- Court: High Court of Australia
- Decided: 9 March 2000
- Citations: [2000] HCA 11, (2000) 200 CLR 591
- Transcripts: 1 Sep 1999 [1999] HCATrans 300; 2 Sep 1999 [1999] HCATrans 303;

Case history
- Subsequent actions: [2001] FCA 1603, Federal Court

Court membership
- Judges sitting: Gleeson CJ, Gaudron, McHugh, Gummow, Kirby, Hayne and Callinan JJ

= Truth About Motorways Pty Ltd v Macquarie Infrastructure Investment Management Ltd =

Truth About Motorways Pty Ltd v Macquarie Infrastructure Investment Management Ltd, is a landmark Australian judgment of the High Court. The matter related to standing of third parties with no direct involvement.

==Facts==
The third party, a community group called Truth About Motorways, sought a writ of prohibition against Macquarie Infrastructure Investment Management Ltd to stop the publishing of a prospectus calling for investors in a new toll road proposal in Sydney. The prospectus, claimed Truth About Motorways, was misleading with regard to the number of cars that would use the road and sought an order compelling the publication of corrective advertising. Such action they claimed was misleading contrary to the Trade Practices Act 1974.

==Findings==
The High Court was asked to determine whether the community group had standing, that is the legal right to bring the legal action.
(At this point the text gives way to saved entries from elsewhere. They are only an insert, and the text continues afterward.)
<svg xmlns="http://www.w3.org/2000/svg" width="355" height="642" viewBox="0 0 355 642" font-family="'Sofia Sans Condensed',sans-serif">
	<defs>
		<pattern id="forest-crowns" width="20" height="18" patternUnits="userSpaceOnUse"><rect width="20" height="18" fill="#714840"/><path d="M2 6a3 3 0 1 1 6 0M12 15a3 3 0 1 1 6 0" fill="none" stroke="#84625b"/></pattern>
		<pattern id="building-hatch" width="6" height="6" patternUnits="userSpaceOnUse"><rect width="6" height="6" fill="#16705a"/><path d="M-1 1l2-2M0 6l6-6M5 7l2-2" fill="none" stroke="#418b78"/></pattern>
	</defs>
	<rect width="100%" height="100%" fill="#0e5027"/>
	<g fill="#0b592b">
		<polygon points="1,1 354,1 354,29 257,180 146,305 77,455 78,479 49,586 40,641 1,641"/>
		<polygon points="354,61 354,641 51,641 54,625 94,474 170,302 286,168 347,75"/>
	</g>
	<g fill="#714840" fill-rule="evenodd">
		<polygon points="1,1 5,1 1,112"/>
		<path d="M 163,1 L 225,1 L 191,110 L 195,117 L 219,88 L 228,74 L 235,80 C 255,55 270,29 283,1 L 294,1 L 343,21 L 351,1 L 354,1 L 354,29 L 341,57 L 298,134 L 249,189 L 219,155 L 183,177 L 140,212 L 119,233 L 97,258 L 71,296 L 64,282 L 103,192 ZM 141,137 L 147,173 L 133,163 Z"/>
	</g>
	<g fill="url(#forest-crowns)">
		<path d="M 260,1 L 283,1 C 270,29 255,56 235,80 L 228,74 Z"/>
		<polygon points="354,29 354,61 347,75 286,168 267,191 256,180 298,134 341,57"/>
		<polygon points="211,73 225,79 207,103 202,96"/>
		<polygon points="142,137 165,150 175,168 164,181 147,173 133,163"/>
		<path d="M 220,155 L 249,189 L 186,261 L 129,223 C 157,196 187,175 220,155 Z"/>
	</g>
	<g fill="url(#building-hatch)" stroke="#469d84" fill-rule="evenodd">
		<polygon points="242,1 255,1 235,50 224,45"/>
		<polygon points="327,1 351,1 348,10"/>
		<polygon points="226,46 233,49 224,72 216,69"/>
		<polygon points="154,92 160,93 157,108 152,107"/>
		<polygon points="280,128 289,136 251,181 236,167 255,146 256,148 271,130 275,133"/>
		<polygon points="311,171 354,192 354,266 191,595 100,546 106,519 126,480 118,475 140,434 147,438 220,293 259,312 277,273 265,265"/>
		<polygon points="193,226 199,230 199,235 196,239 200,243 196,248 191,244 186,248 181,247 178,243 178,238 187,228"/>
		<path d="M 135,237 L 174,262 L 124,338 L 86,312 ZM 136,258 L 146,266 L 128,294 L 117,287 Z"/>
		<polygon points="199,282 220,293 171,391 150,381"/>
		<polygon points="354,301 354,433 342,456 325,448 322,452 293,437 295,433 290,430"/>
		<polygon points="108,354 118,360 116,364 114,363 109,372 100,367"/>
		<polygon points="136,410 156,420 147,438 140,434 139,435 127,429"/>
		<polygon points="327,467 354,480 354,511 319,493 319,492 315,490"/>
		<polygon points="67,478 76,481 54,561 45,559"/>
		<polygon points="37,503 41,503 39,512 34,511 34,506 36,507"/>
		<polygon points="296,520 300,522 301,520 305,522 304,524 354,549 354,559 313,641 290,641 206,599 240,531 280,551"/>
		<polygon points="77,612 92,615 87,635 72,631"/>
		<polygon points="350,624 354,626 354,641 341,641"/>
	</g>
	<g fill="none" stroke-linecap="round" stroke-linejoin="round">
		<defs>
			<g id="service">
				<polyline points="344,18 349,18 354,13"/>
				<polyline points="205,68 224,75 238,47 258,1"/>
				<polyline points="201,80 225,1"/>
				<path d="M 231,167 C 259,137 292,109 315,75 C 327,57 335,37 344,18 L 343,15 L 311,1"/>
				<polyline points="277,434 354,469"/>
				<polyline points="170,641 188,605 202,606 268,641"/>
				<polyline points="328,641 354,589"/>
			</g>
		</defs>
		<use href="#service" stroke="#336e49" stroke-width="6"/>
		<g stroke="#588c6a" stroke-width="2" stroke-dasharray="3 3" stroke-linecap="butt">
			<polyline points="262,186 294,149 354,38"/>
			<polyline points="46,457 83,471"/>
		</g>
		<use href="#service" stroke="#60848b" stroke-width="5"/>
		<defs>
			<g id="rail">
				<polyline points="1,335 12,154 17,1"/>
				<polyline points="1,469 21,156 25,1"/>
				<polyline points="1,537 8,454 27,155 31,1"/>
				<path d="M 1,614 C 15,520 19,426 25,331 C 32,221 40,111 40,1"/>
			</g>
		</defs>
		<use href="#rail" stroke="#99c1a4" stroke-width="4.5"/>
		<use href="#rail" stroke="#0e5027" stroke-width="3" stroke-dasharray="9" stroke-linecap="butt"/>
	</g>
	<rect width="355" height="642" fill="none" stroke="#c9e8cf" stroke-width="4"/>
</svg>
The High Court of Australia found that a third party could have standing.

- Although it has been suggested that a stranger could only obtain the remedy of prohibition at the discretion of a court (ex debito justitiae) it has never been doubted that, in a proper case, the remedy is available to a stranger, ie a person without standing in the sense of a special or personal interest. (per Kirby J at 162)
- It is not accurate to say that for all classes of proceedings the law required that the moving party have a real, or actual, or special interest in the outcome....an absence of a special interest, or of a particular grievance does not preclude a grant of prohibition or certiorari respectively. A stranger may seek habeas corpus and quo warranto may be granted at the suit of either the Attorney-General ex officio, or any other person. (per Callinan J at 211)

The litigation was ultimately dismissed because the community group was unable to provide security for Macquarie’s legal costs, but the decision is important as it established a very wide standing in matters of the public interest.